Herzsensor in der Matratze

Auch im menschlichen Körper gibt es elektrische Ströme. Sie dienen der Reizleitung in den Nerven oder steuern die Bewegung von Muskeln. Quantensensoren messen die entstehenden Magnetfelder und machen es zum Beispiel möglich, die Herztätigkeit berührungsfrei zu überwachen. Beim traditionellen EKG braucht es dazu Elektroden. Prinzipiell könnten Quantensensoren sogar in Matratzen oder Kleidungsstücke eingearbeitet werden, heißt es bei Bosch. So ließe sich zum Beispiel die Früherkennung von gefährlichem Vorhofflimmern verbessern. Eine andere mögliche Anwendung seien Hirn-Computer-Schnittstellen.
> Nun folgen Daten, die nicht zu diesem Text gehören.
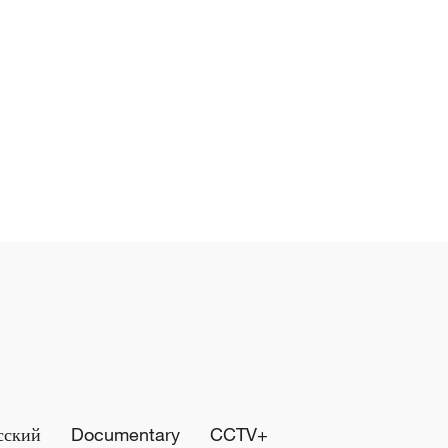
сский
Documentary
CCTV+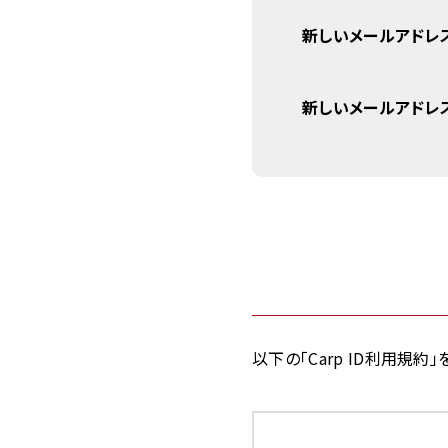
新しいメールアドレ
新しいメールアドレス
以下の「Carp ID利用規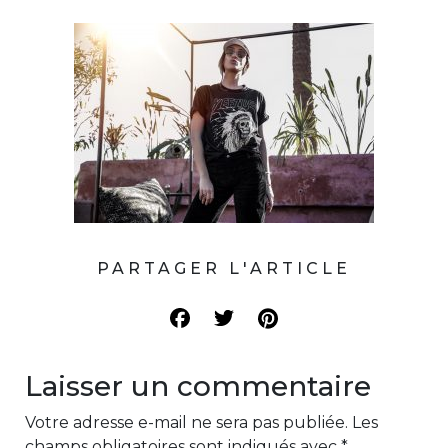
PARTAGER L'ARTICLE
Laisser un commentaire
Votre adresse e-mail ne sera pas publiée.
Les
champs obligatoires sont indiqués avec
*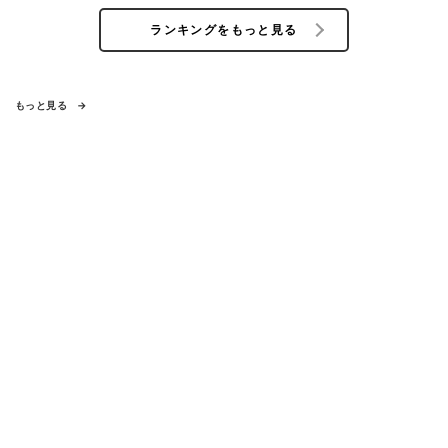
ランキングをもっと見る
もっと見る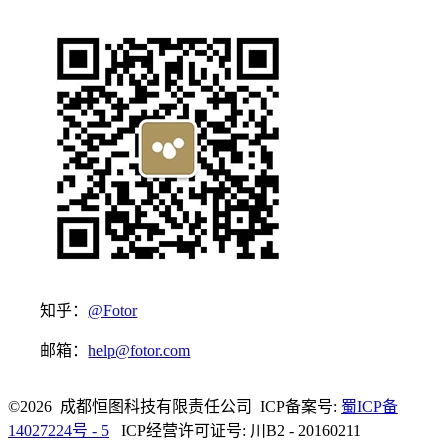
知乎：
@Fotor
邮箱：
help@fotor.com
©2026 成都恒图科技有限责任公司 ICP备案号:
蜀ICP备
14027224号 - 5
ICP经营许可证号: 川B2 - 20160211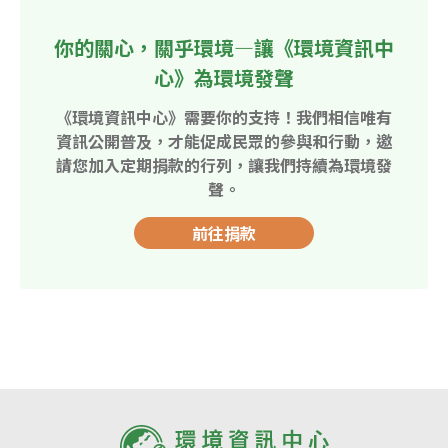
你的關心，關乎環境—讓《環境資訊中
心》為環境發聲
《環境資訊中心》需要你的支持！我們相信唯有
資訊公開普及，才能促成民眾的參與和行動，邀
請您加入定期捐款的行列，讓我們持續為環境發
聲。
前往捐款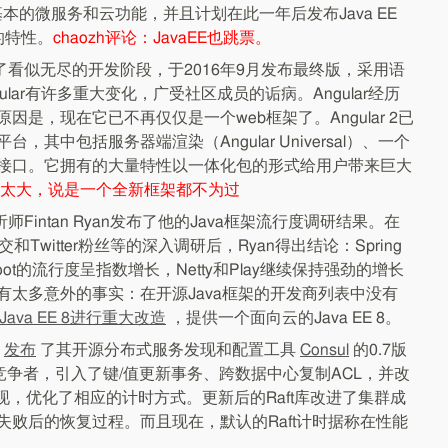
备基本的微服务和云功能，并且计划在此一年后发布Java EE
的特性。
chaozh评论：JavaEE也跳票。
于结束了看似无尽的开发阶段，于2016年9月发布最终版，采用语
ular有许多重大变化，广受社区成员的诟病。Angular经历
是，现在它已不再仅仅是一个web框架了。Angular 2已
其中包括服务器端渲染（Angular Universal）、一个
接口。它拥有的大量特性以一体化包的形式给用户带来巨大
实在太大，说是一个全新框架都不为过
析师Fintan Ryan发布了他的Java框架流行度调研结果。在
和Twitter粉丝等的深入调研后，Ryan得出结论：Spring
Boot的流行度呈指数增长，Netty和Play继续保持强劲的增长
有太多意外的事实：在开源Java框架的开发商列表中没有
Java EE 8进行重大改造
，提供一个面向云的Java EE 8。
发布
了其开源分布式服务发现和配置工具
Consul
的0.7版
cd的竞争者，引入了键/值更新事务、跨数据中心复制ACL，并改
现，优化了相应的计时方式。更新后的Raft库改进了集群成
败后的恢复过程。而且现在，默认的Raft计时据称在性能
Sie könnten es möglich machen, medizinische Prothesen quasi per Gedankenkraft präzise zu steuern.

Ein großes Potenzial sieht Bosch auch im Bereich der Navigation. An die Stelle der heutigen satellitengestützten GPS-Systeme könnten Geräte mit Quantensensoren treten, die sich an kleinräumigen Unterschieden im Erdmagnetfeld orientieren. Solche Navigationssysteme ermöglichten nicht nur eine genauere Ortung. Sie seien auch weniger anfällig für Störungen.
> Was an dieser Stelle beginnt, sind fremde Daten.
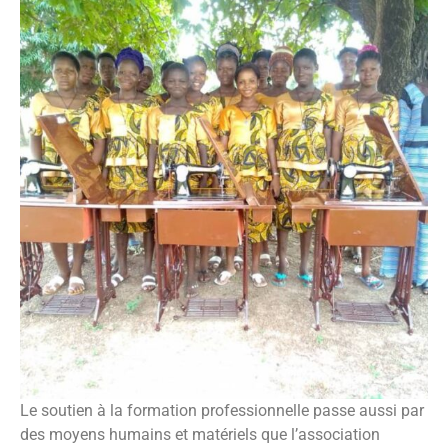
Le soutien à la formation professionnelle passe aussi par
des moyens humains et matériels que l’association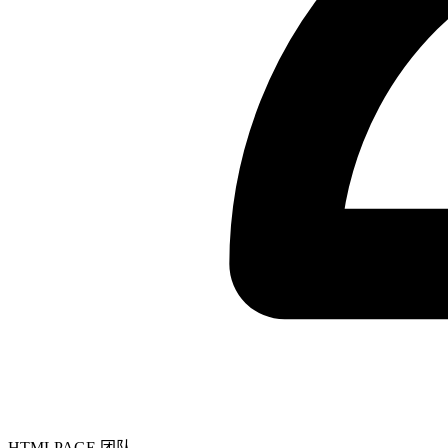
HTMLPAGE 团队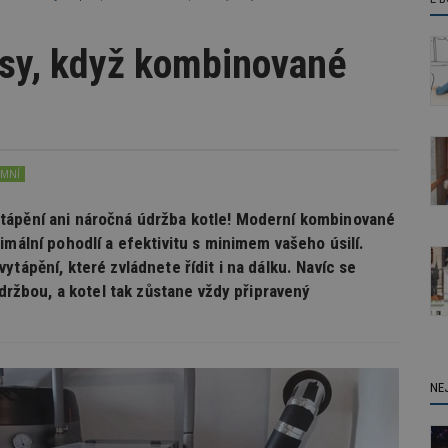
sy, když kombinované
EMNÍ
tápění ani náročná údržba kotle! Moderní kombinované
imální pohodlí a efektivitu s minimem vašeho úsilí.
tápění, které zvládnete řídit i na dálku. Navíc se
údržbou, a kotel tak zůstane vždy připravený
NE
In den kommenden zwei Jahren plant Bosch erste Quantensensorik-Pilotprojekte mit Kunden aus den Bereichen Medizin und Mobilität. „Wir sind mit namhaften Autoherstellern im Gespräch“, so Kobe. Bis zum Einsatz der Technik in der Großserienproduktion könnten aber noch zehn bis zwölf Jahre vergehen, schätzen die Bosch-Verantwortlichen. Auch der Airbus-Konzern wolle in seinen Flugzeugen künftig Quantensensoren für die Navigation nutzen.

Quantenphysik als Basis

Grundlage
  Erkenntnisse der Quantenphysik finden heute auf vielen Gebieten praktische Anwendung. Grundlage ist die Erkenntnis, dass kleinste Teilchen wie Elektronen oder Photonen ihr Energieniveau nicht stufenlos, sondern nur in klar unterscheidbaren Schritten verändern können. Hinzu kommt das schwer verständliche Phänomen der Verschränkung. Beliebig weit voneinander entfernte Teilchen können demnach so miteinander verbunden sein, dass sich die Zustandsänderung eines Teilchens sofort auf das andere überträgt.

Anwendung
Neben Quantensensoren arbeiten die Entwickler auch an Quantencomputern, die bisher unerreichbare Rechenleistungen erzielen. Sie rechnen auf Basis sogenannter Qubits. Diese können nicht nur die Zustände null und eins annehmen wie die aus den bisherigen Computern bekannten Bits, sondern auch alle möglichen Zustände dazwischen. Auch in Halbleitern, Lasern, Glasfasernetzwerken oder auch in Magnetresonanztomografen (MRT) werden quantenphysikalische Phänomene genutzt.